* **Task instructions**
Could you restate all of the records exactly, leaving out the pictures?

* **Dataset**

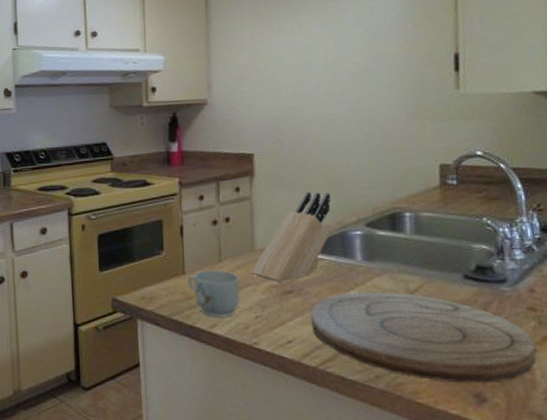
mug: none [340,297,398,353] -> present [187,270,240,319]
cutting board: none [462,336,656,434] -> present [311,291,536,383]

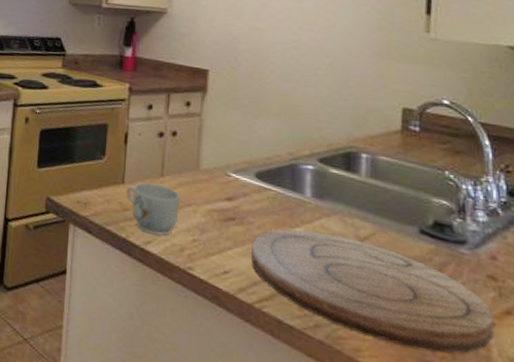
knife block: present [251,191,331,283] -> none [193,116,285,208]

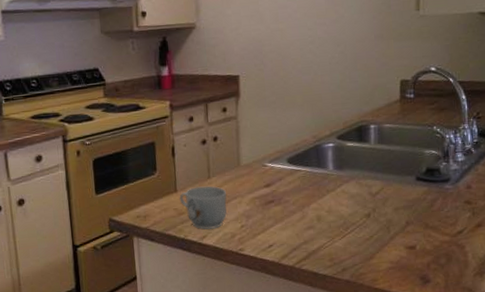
cutting board: present [252,229,494,353] -> none [289,196,470,268]

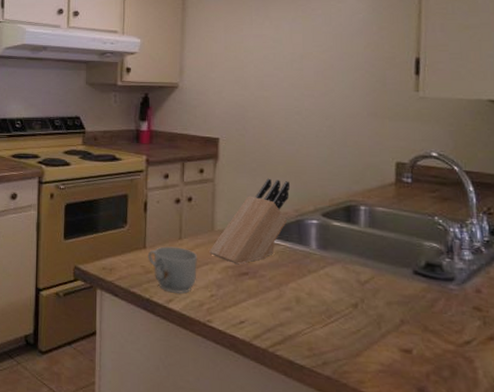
knife block: none [237,109,308,195] -> present [209,178,291,265]

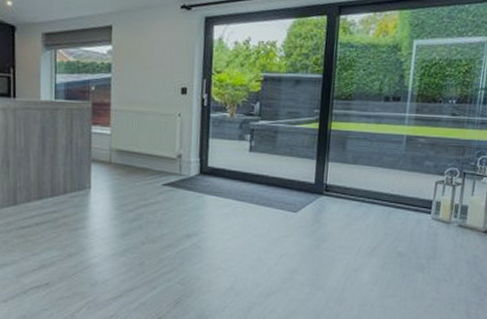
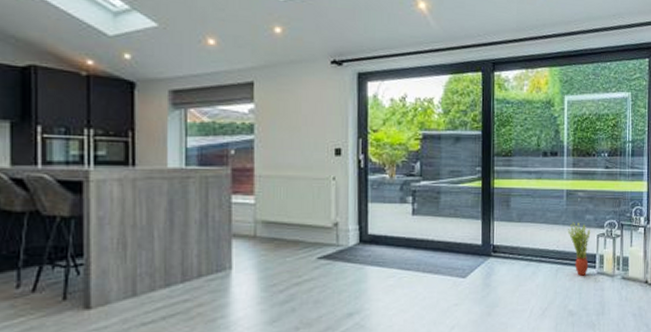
potted plant: none [404,167,429,220] -> present [568,222,591,276]

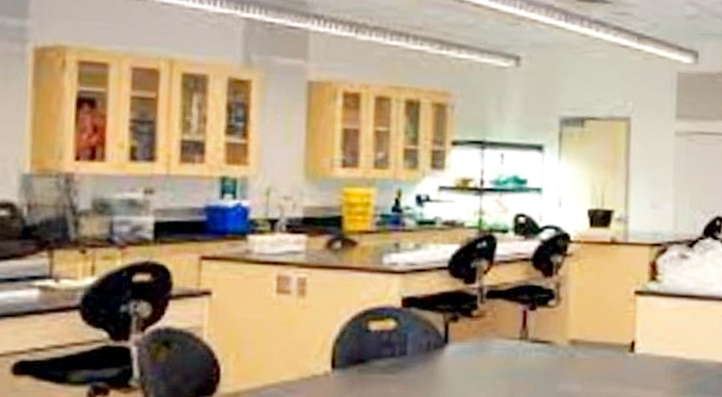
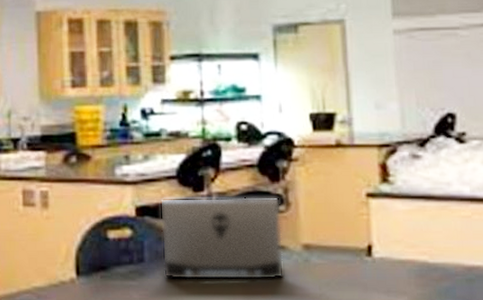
laptop: none [425,289,551,375] -> present [159,197,285,280]

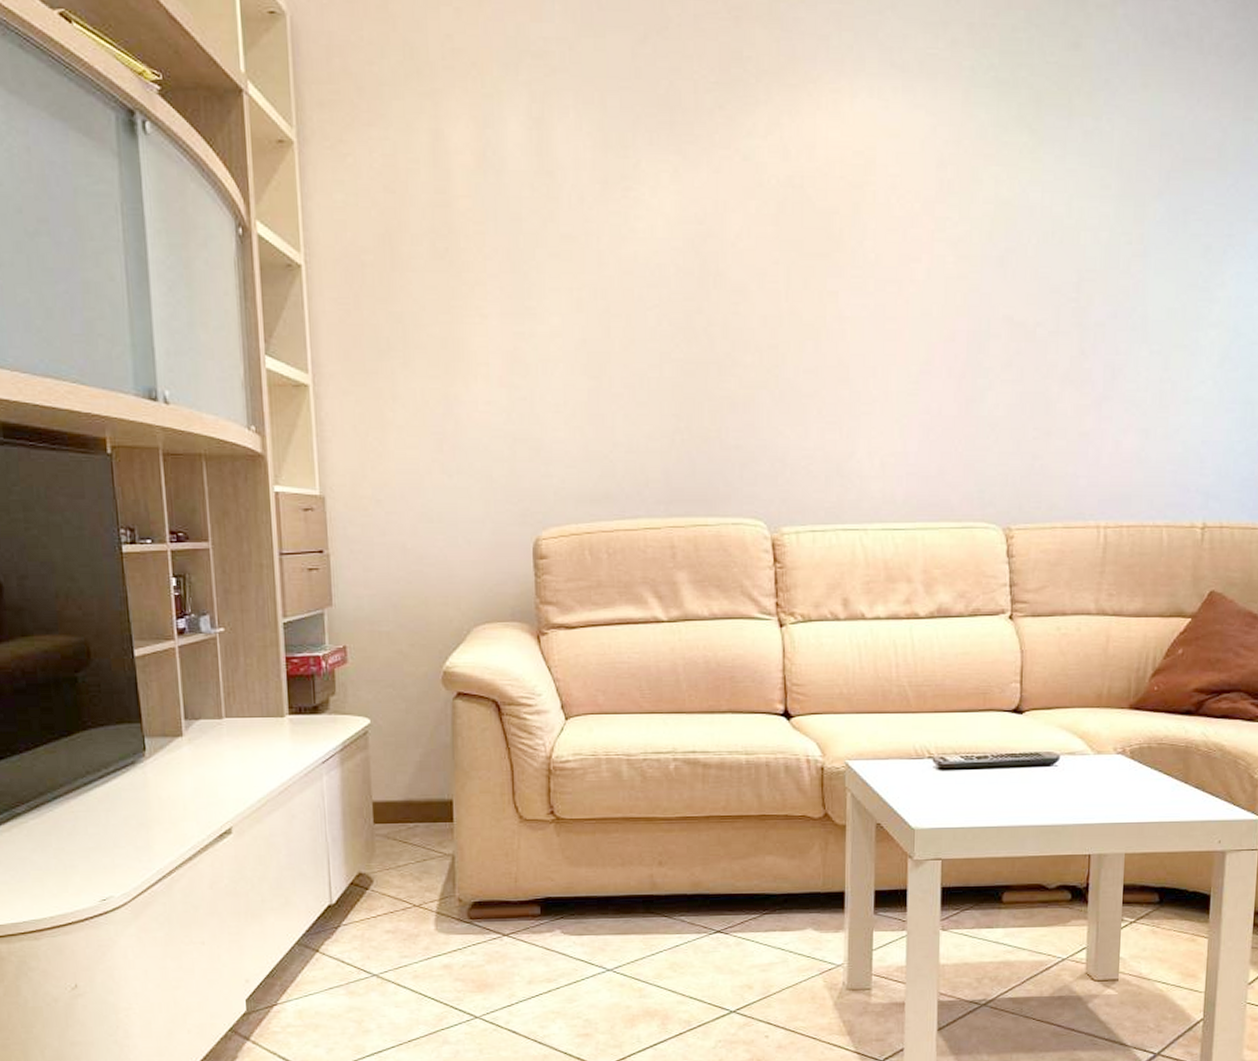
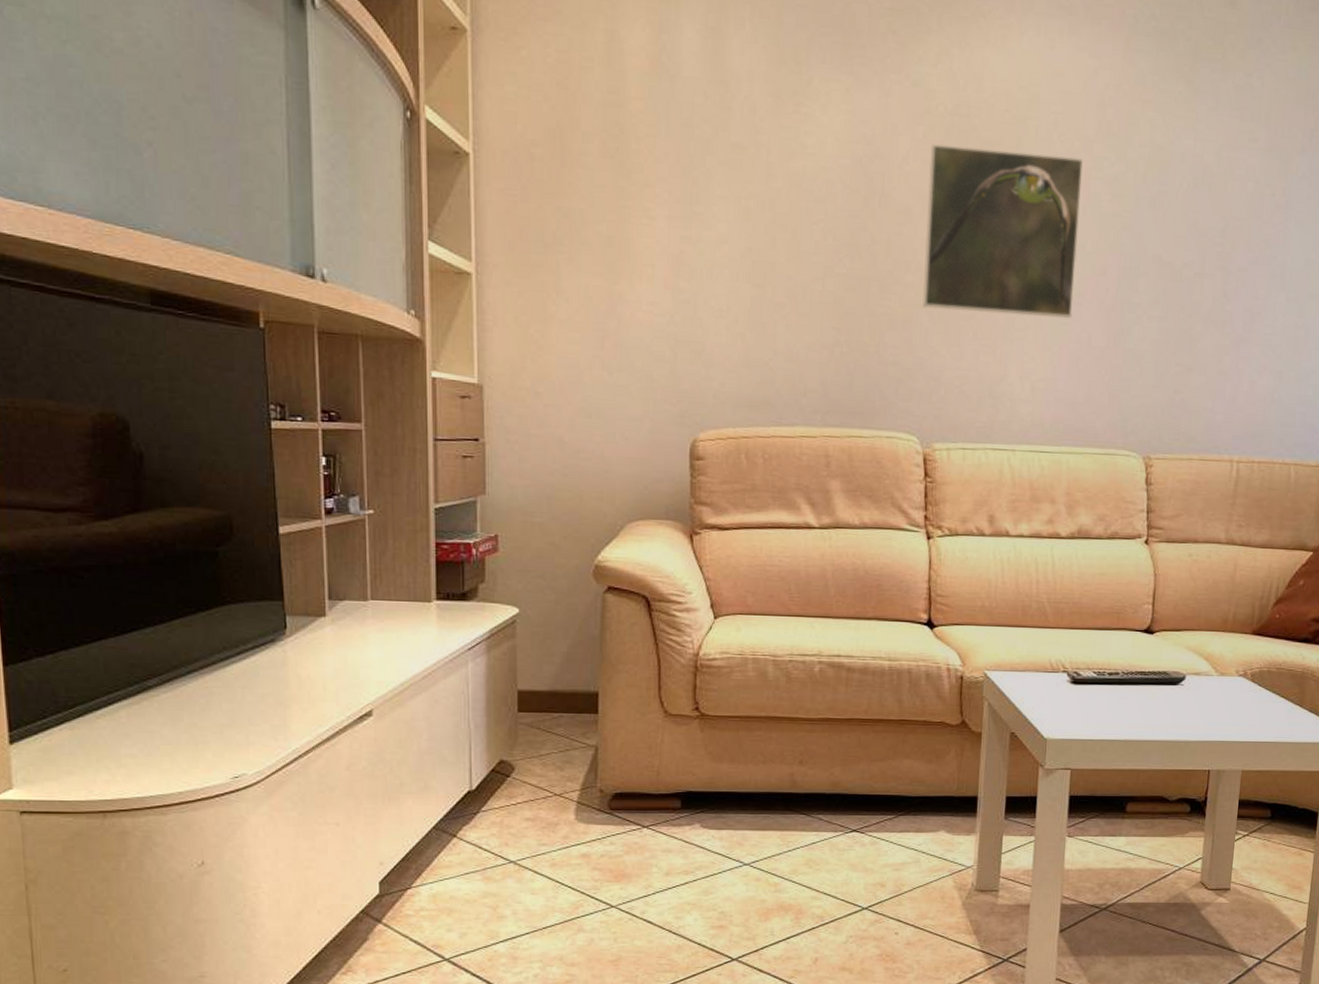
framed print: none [764,217,924,389] -> present [923,144,1083,318]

* **Solved problem**
mug: none [340,297,398,353] -> present [187,270,240,319]
cutting board: none [462,336,656,434] -> present [311,291,536,383]

knife block: present [251,191,331,283] -> none [193,116,285,208]

cutting board: present [252,229,494,353] -> none [289,196,470,268]

knife block: none [237,109,308,195] -> present [209,178,291,265]

potted plant: none [404,167,429,220] -> present [568,222,591,276]

laptop: none [425,289,551,375] -> present [159,197,285,280]

framed print: none [764,217,924,389] -> present [923,144,1083,318]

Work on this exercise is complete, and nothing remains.